Overview: Joomla is a free and open-source content management system (CMS) widely used to build blogging websites. At the time of writing, the platform ranks 5th, surpassing other vital platforms like Bitrix, Drupal, etc. In Feb 2023, the platform identified a vulnerability that allowed unauthorized users to fetch information from various web endpoints without prior authentication.
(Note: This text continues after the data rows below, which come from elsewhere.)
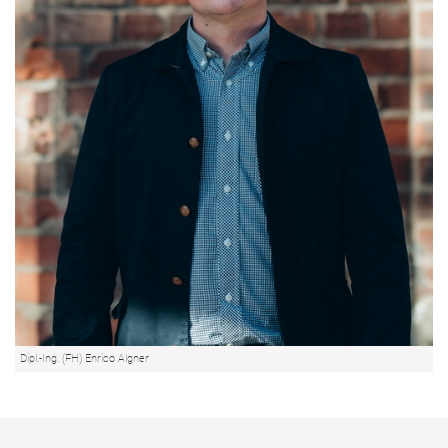
Dipl.-Ing. (FH) Enrico Algner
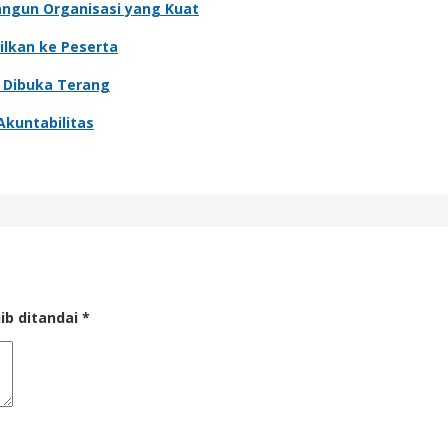
angun Organisasi yang Kuat
ilkan ke Peserta
o Dibuka Terang
Akuntabilitas
ib ditandai
*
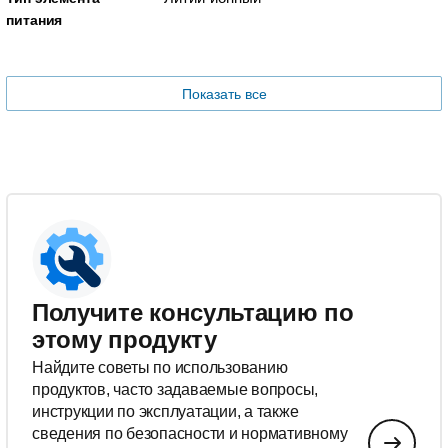
питания
Показать все
Получите консультацию по
этому продукту
Найдите советы по использованию
продуктов, часто задаваемые вопросы,
инструкции по эксплуатации, а также
сведения по безопасности и нормативному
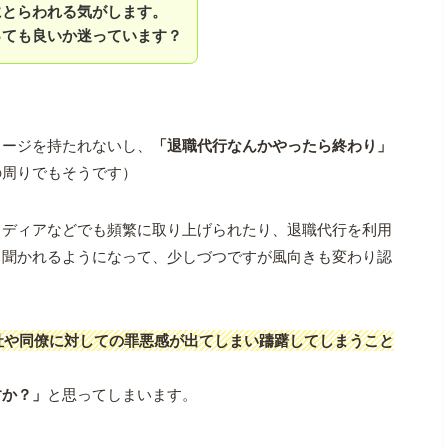
にとらわれる気がします。
っても良いか迷っています？
メージを持たれないし、
「退職代行なんかやったら終わり」
の周りでもそうです）
メディアなどでも頻繁に取り上げられたり、退職代行を利用
も聞かれるようになって、少しづつですが風向きも変わり認
社や同僚に対しての罪悪感が出てしまい躊躇してしまうこと
すか？」
と思ってしまいます。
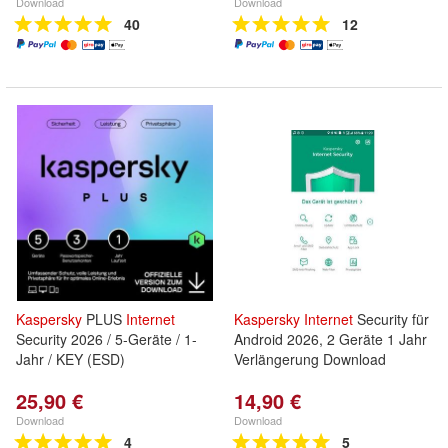
Download
Download
40
12
Kaspersky
PLUS
Internet
Kaspersky
Internet
Security für
Security 2026 / 5-Geräte / 1-
Android 2026, 2 Geräte 1 Jahr
Jahr / KEY (ESD)
Verlängerung Download
25,90 €
14,90 €
Download
Download
4
5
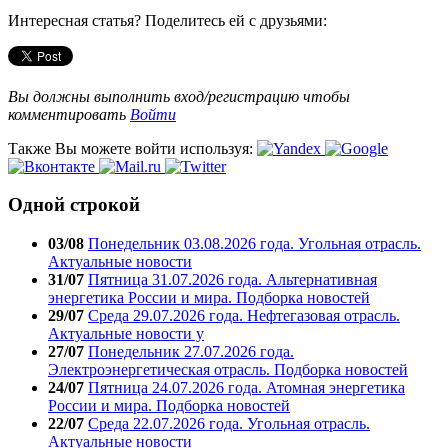
Интересная статья? Поделитесь ей с друзьями:
Вы должны выполнить вход/регистрацию чтобы
комментировать
Войти
Также Вы можете войти используя:
Одной строкой
03/08
Понедельник 03.08.2026 года. Угольная отрасль.
Актуальные новости
31/07
Пятница 31.07.2026 года. Альтернативная
энергетика России и мира. Подборка новостей
29/07
Среда 29.07.2026 года. Нефтегазовая отрасль.
Актуальные новости у
27/07
Понедельник 27.07.2026 года.
Электроэнергетическая отрасль. Подборка новостей
24/07
Пятница 24.07.2026 года. Атомная энергетика
России и мира. Подборка новостей
22/07
Среда 22.07.2026 года. Угольная отрасль.
Актуальные новости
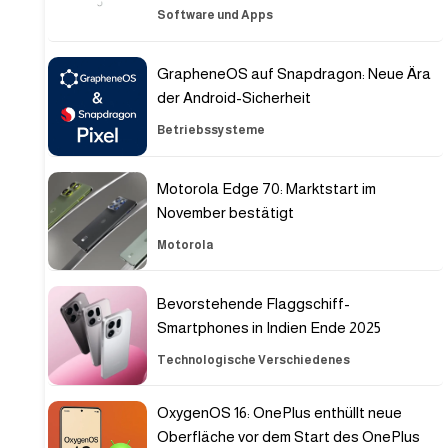
Software und Apps
GrapheneOS auf Snapdragon: Neue Ära
der Android-Sicherheit
Betriebssysteme
Motorola Edge 70: Marktstart im
November bestätigt
Motorola
Bevorstehende Flaggschiff-
Smartphones in Indien Ende 2025
Technologische Verschiedenes
OxygenOS 16: OnePlus enthüllt neue
Oberfläche vor dem Start des OnePlus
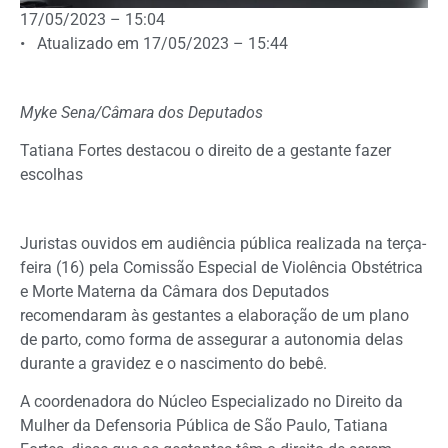
17/05/2023 – 15:04
• Atualizado em 17/05/2023 – 15:44
Myke Sena/Câmara dos Deputados
Tatiana Fortes destacou o direito de a gestante fazer
escolhas
Juristas ouvidos em audiência pública realizada na terça-
feira (16) pela Comissão Especial de Violência Obstétrica
e Morte Materna da Câmara dos Deputados
recomendaram às gestantes a elaboração de um plano
de parto, como forma de assegurar a autonomia delas
durante a gravidez e o nascimento do bebê.
A coordenadora do Núcleo Especializado no Direito da
Mulher da Defensoria Pública de São Paulo, Tatiana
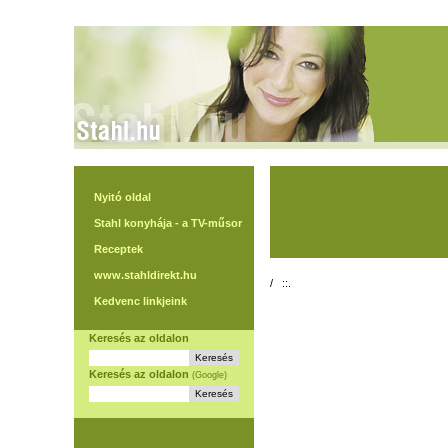
Nyitó oldal
Stahl konyhája - a TV-műsor
Receptek
www.stahldirekt.hu
/
::.
Kedvenc linkjeink
Keresés az oldalon
Keresés az oldalon
(Google)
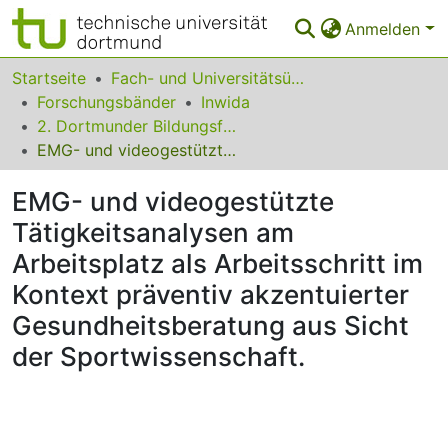
Anmelden
Bereiche & Sammlungen
Startseite
Fach- und Universitätsübergreifendes
Forschungsbänder
Inwida
Das gesamte Repositorium
2. Dortmunder Bildungsforum
EMG- und videogestützte Tätigkeitsanalysen am Arbeitsplatz als Arbeitsschritt im Kontext präventiv akzentuierter Gesundheitsberatung aus Sicht der Sportwissenschaft.
Statistiken
EMG- und videogestützte
FAQ
Tätigkeitsanalysen am
Leitlinien
Arbeitsplatz als Arbeitsschritt im
Zurück zur Startseite
Kontext präventiv akzentuierter
Gesundheitsberatung aus Sicht
der Sportwissenschaft.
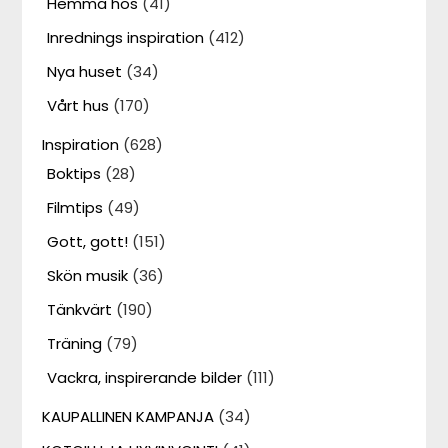
Hemma hos
(41)
Inrednings inspiration
(412)
Nya huset
(34)
Vårt hus
(170)
Inspiration
(628)
Boktips
(28)
Filmtips
(49)
Gott, gott!
(151)
Skön musik
(36)
Tänkvärt
(190)
Träning
(79)
Vackra, inspirerande bilder
(111)
KAUPALLINEN KAMPANJA
(34)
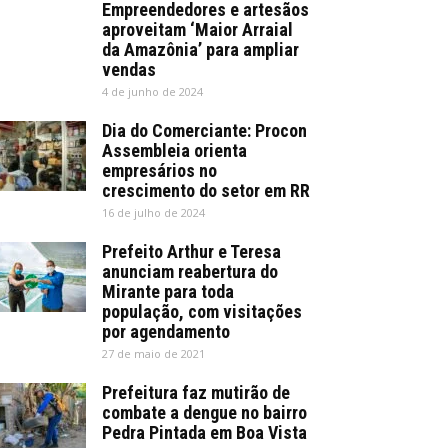
Empreendedores e artesãos
aproveitam ‘Maior Arraial
da Amazônia’ para ampliar
vendas
4 de junho de 2024
Dia do Comerciante: Procon
Assembleia orienta
empresários no
crescimento do setor em RR
16 de julho de 2024
Prefeito Arthur e Teresa
anunciam reabertura do
Mirante para toda
população, com visitações
por agendamento
27 de maio de 2021
Prefeitura faz mutirão de
combate a dengue no bairro
Pedra Pintada em Boa Vista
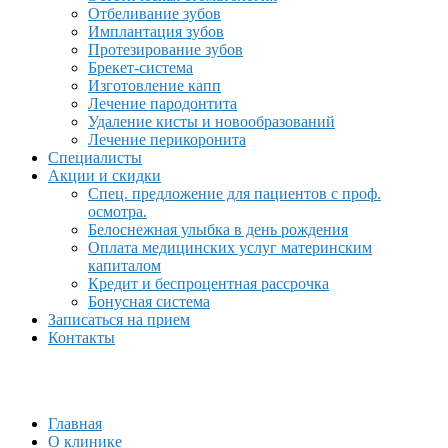
Отбеливание зубов
Имплантация зубов
Протезирование зубов
Брекет-система
Изготовление капп
Лечение пародонтита
Удаление кисты и новообразований
Лечение перикоронита
Специалисты
Акции и скидки
Спец. предложение для пациентов с проф.
осмотра.
Белоснежная улыбка в день рождения
Оплата медицинских услуг материнским
капиталом
Кредит и беспроцентная рассрочка
Бонусная система
Записаться на прием
Контакты
Главная
О клинике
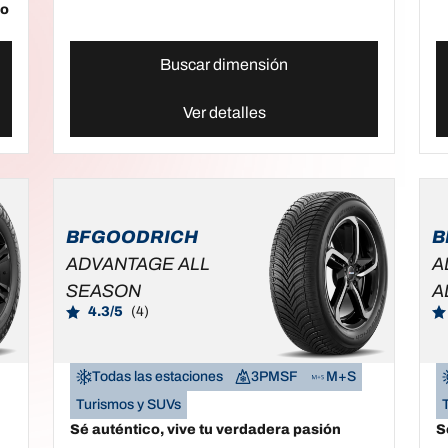
to
Buscar dimensión
Ver detalles
BFGOODRICH
B
ADVANTAGE ALL
A
SEASON
A
4.3/5
(4)
Todas las estaciones
3PMSF
M+S
Turismos y SUVs
Sé auténtico, vive tu verdadera pasión
S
The vulnerability was identified by Zewei Zhang from NSFOCUS TIANJI Lab and was assigned the severity Medium and CVE-ID 2023-23752.

Task1:

1)I can successfully connect with the machine.

Ans: No answer is needed

Task2:

2)What folder name contains the index.php code responsible for handling the API-based calls?

Ans: api

3)What folder name contains all the admin-related files and code in Joomla?

Ans: administrator

4)What GET request variable name can the attacker manipulate to trigger CVE 2023–23572?

Ans: public

Task3:

5)What is the admin user’s email address for the vulnerable Joomla application?

Ans: root@root.thm

6)What is the password for the database user root?

Ans: root@123

7)What is the HTTP response code if an API endpoint is accessed without setting the public variable as true?

Ans: 401

8)What is the website address for contact ID 1 of the vulnerable Joomla application?

Ans: https://zuck.thm

Task4:

9)In the monitoring tab of the Alerting section, what is the name of the alert that detects a Joomla exploit attempt?

Ans: Joomla Exploit Alert

Task5:

10)I have completed the room.

Ans: No answer is needed

Thank you for your time and attention.